La salvó el telgopor, que obró como un colchón y un albañil que estaba trabajando en el techo de una casa cercana, la vio y bajó con su escalera para rescatarla.
Salió de allí adentro blanca como nieve y hubo que darle un sacudón para que reaccionara del susto. No se hizo ni un rasguño y nada pasó de allí.
Celina era la compañera inseparable de Norma Lafuente y Popy Juaristi y Bibiana formaba un dúo impecable con Marta, la hermana mayor de Norma.
Como pasa siempre, los hermanos menores tienen un dejo de envidia por los más grandes, porque todavía no se les permiten hacer ciertas cosas que los otros ya hacen.
Cuando Bibiana se arreglaba muy coqueta para salir, Celina le decía: “Miren a la cuchi moderna, la rubia mireya”.
Pichú tenía y tiene, pasión por los autos y como el tío Mario vendía juguetes en su bazar, había armado toda una colección de autitos de carrera, reproducción exacta de los originales.
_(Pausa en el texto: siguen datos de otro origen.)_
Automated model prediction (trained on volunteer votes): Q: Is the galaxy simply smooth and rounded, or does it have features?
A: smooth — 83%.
Entre ellos El Trueno Naranja, de Pairetti, era su preferido.
Había observado muy bien a mi marido cuando manejaba y a la siesta, como nuestro dormitorio daba a la parte trasera del patio, ponía el auto en marcha y subía y bajaba de la cochera hasta que lo descubrimos.
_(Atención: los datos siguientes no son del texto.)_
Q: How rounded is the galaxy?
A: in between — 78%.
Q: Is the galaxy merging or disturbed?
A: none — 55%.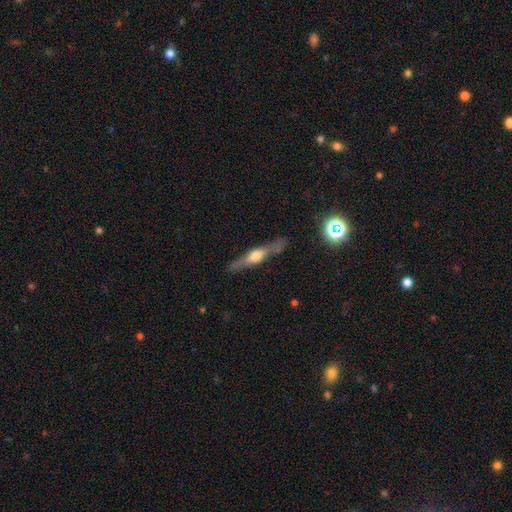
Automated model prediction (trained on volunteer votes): This is likely a featured or disk galaxy (68%). It is clearly viewed edge-on (94%). Edge-on bulge: clearly rounded (85%). Merging: clearly none (81%).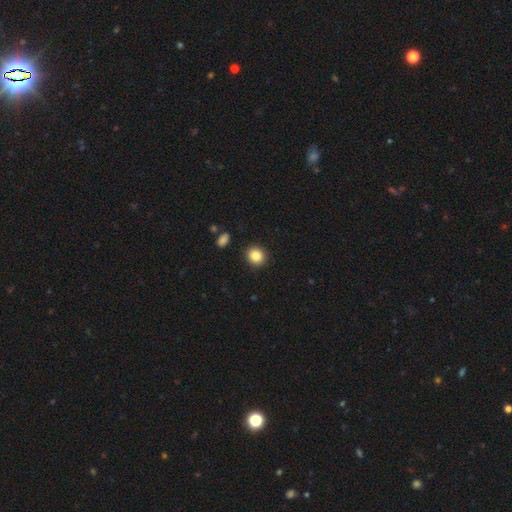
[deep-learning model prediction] Smooth or featured? Predicted: smooth (p=0.86). How rounded? Predicted: round (p=0.83). Merging? Predicted: none (p=0.91).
Cinco años de la vida de una familia, que es lo que vivimos en Vieytes y Sarmiento con cinco hijos, no pueden traducirse en un espacio breve, porque más que a la memoria, en el momento de narrar, hay una apelación al sentimiento y cada hecho se convierte en una larga cadena de emociones difíciles de hacer a un lado.
Será por eso quizás, que cada vez que paso por allí siento que de algún modo y a pesar de que ha cambiado su arquitectura, su calle ya no es de tierra y muchos vecinos no son los mismos, sigue siendo un poco mi hogar.
*Raquel Piña de Fabregues tiene 86 años. Es docente jubilada, escritora, trabajó como periodista y tiene varias ocupaciones como madre, abuela y bisabuela. Escribe desde que lee y aún lo sigue haciendo. Durante algunos años, fue columnista del programa de radio de su hija Celina, con sus Historias de Mamá, que se vieron interrumpidas por una caída y el estrés que eso significó en medio de la pandemia. Este es otro de esos textos de sus tantas historias.